The Department of Health and Human Services will seek to change that regulation by the end of the month, The Associated Press news agency reported.

DACA applies to just a small portion of the roughly 20 million immigrants living in the US without official documentation, and court challenges have further restricted the number of eligible applicants.

During the tenure of former President Donald Trump, the government attempted to dismantle the programme entirely.

Rights advocates and progressive US legislators welcomed the Biden administration’s announcement on Thursday, particularly in light of these recent efforts.

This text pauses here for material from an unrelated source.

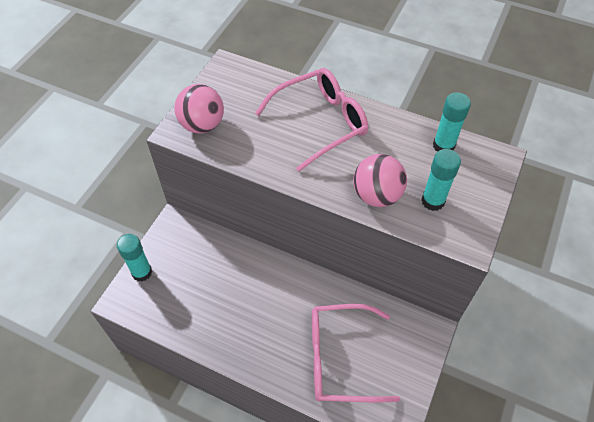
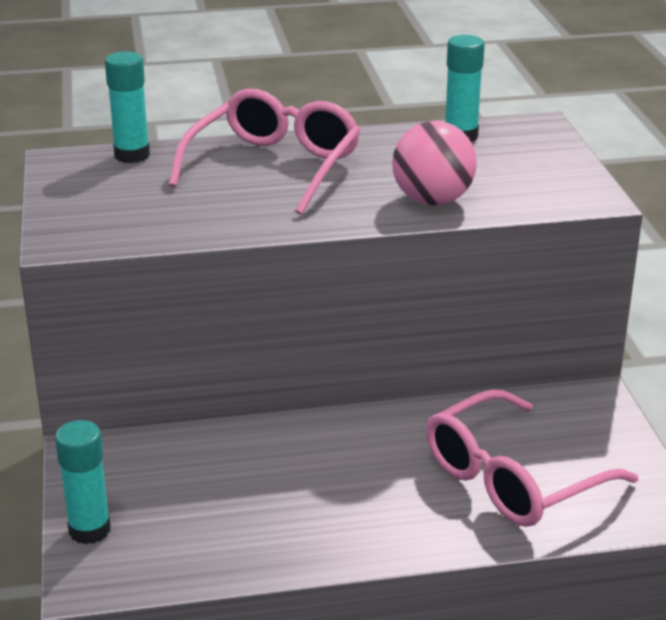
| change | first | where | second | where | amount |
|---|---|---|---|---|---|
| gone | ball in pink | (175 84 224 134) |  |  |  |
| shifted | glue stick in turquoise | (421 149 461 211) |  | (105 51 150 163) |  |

“We commend the Biden administration for moving to rectify this years-long injustice so that more DACA recipients can access the care they need,” said Kica Matos, executive vice president of programmes and strategy at the National Immigration Law Center.

“This move comes as many DACA recipients experience harmful mental and physical health effects from living through continuous, politically motivated attacks on the program,” Matos said in a statement.

Congresswoman Pramila Jayapal wrote on Twitter that the move marked “a long overdue step toward justice”. “Health care is a human right, and DACA recipients deserve access to that care just like everyone else,” she said.

“Millions of Dreamers have called our country home since they were too young to remember anywhere else. They deserve EVERY opportunity to succeed and live a healthy life here in America,” US Senator Tina Smith also tweeted.